Qivalis is already in advanced talks with crypto exchanges, market makers, and liquidity providers to secure listings at launch.

Spanish exchange Bit2Me has publicly acknowledged being in discussions with at least one consortium member bank.


Why Cecabank's Inclusion Matters

For readers outside Western Europe, the most structurally significant detail may be Cecabank's participation. Cecabank is not a consumer bank. It is the interbank clearing and settlement infrastructure operator and custodian for Spain's savings bank sector. Cecabank previously participated alongside Abanca in the Bank of Spain's CBDC pilot conducted with Adhara Blockchain, giving it direct experience with tokenised settlement infrastructure under regulatory supervision. That precedent makes its inclusion structurally meaningful rather than incidental.

Its inclusion suggests Qivalis infrastructure could eventually be extended to smaller regional institutions, making the token accessible to a much broader set of financial intermediaries than the headline bank names imply.

For businesses in South Asia and North and West Africa that trade with European partners, this matters in practical terms. Euro-denominated cross-border settlement currently requires routing through dollar proxies, adding currency conversion costs and counterparty risk. A liquid, regulated euro stablecoin on established infrastructure could reduce that friction, particularly in trade corridors connecting India, Pakistan, Bangladesh, Nigeria, and Morocco to EU markets. Spain hosts significant diaspora communities from Morocco, Senegal, and Pakistan, making the Spanish banks' participation directly relevant to remittance flows and not only to commercial trade. Pakistan launched a regulatory sandbox for stablecoin remittances in Q4 2025, and India's Reserve Bank has signalled growing openness to regulated private digital money, shifting the policy environment on the receiving side as well. Traditional remittance and trade settlement in these corridors carries fees of 8 to 10 percent or more per transaction; stablecoin transfers have demonstrated costs below 1 percent in comparable corridors.


What Comes Next

With the official Spanish expansion announcement expected in the coming weeks and a launch window tied to the MiCA compliance deadline, Qivalis is on track to be among the more consequential developments in European digital finance this year. The project surfaced in late 2025 with nine founding members and has since grown to 12.

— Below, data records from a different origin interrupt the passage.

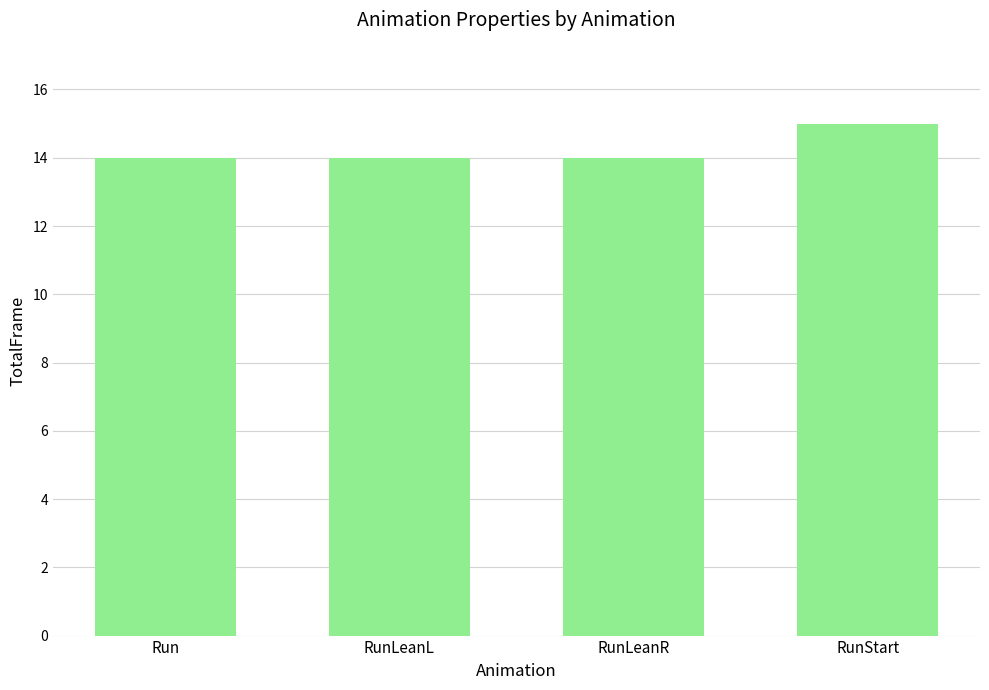

What is the smallest value displayed?

14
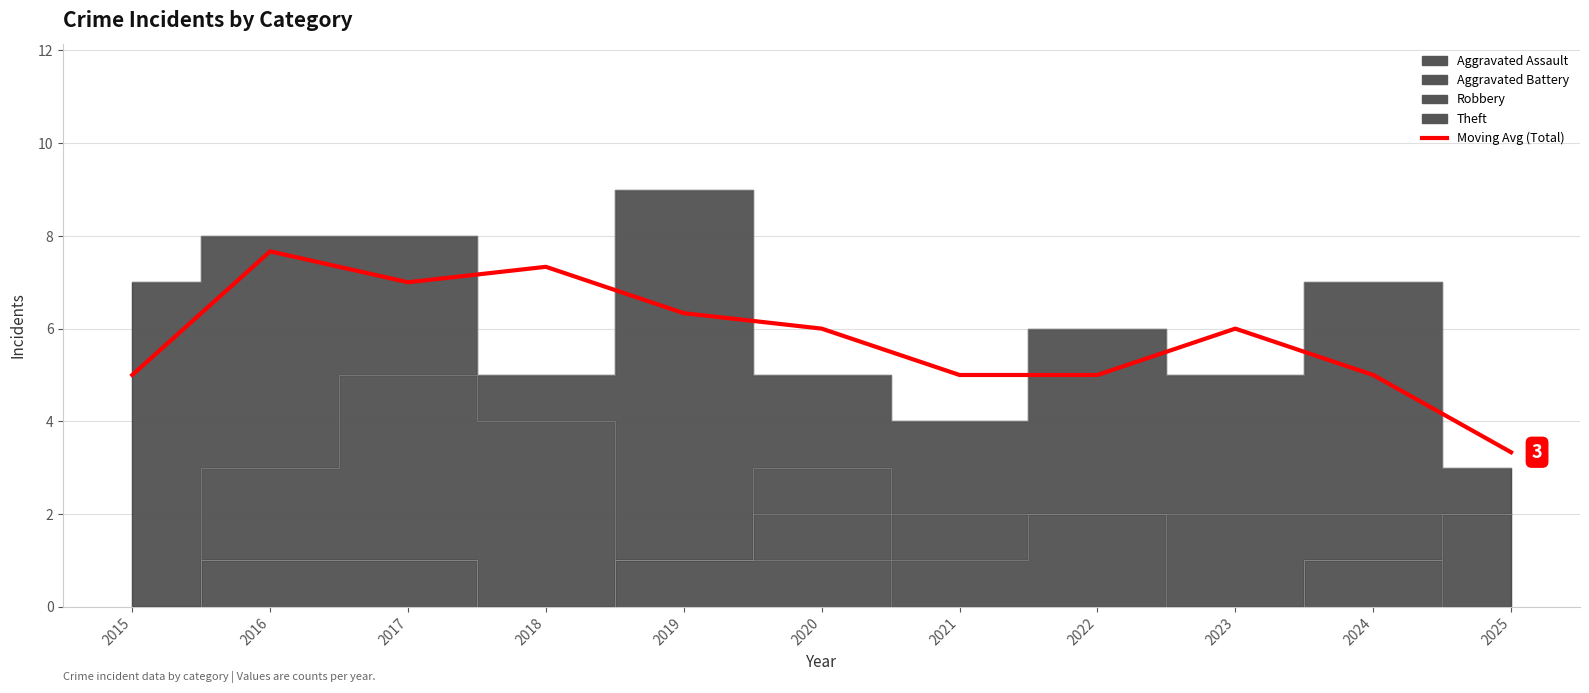

How many points are higher than both their immediate neighbors (excluding endpoints)?

3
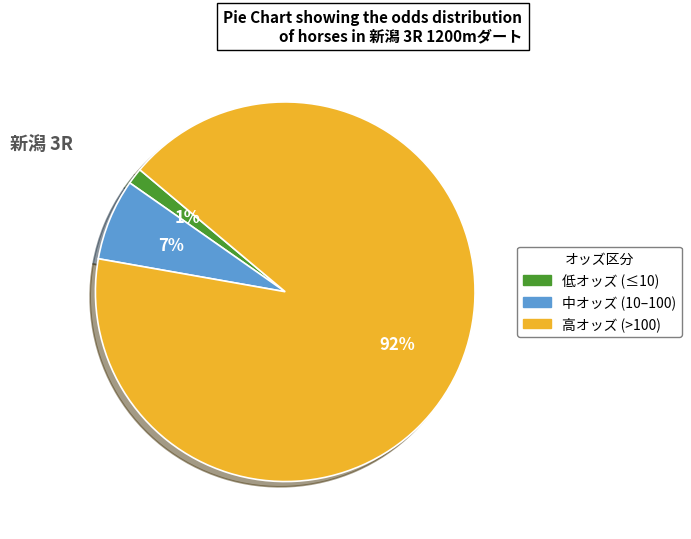

To the nearest percent, what is the average slice percentage?

33%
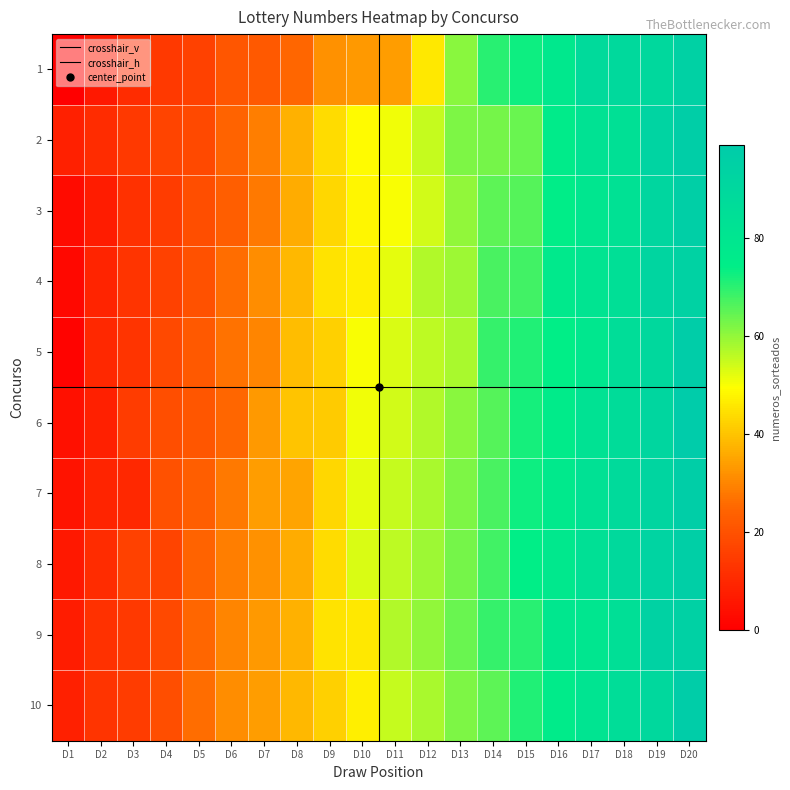

How many values in the 3 series exceed 50?

9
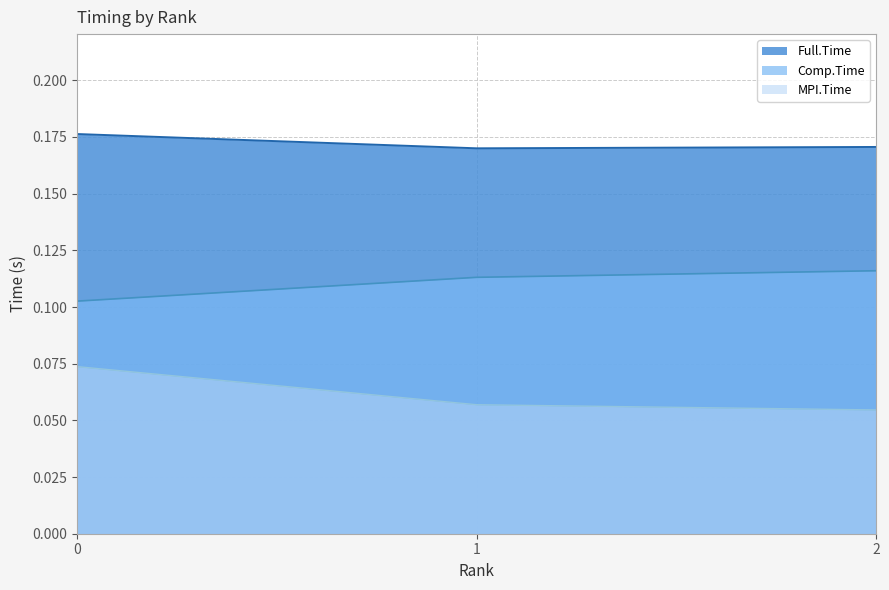

List the series in order of their overall mean, highest first.

Full.Time, Comp.Time, MPI.Time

The project's success will depend on exchange liquidity at launch, regulatory authorisation from Dutch supervisors, and whether the broader market has appetite for a euro-denominated alternative to the entrenched dollar stablecoins. Developers building on euro payment rails should note that the ERC-20F standard requires specific compatibility considerations, and Qivalis has cautioned publicly against interacting with any smart contracts not officially deployed by the venture.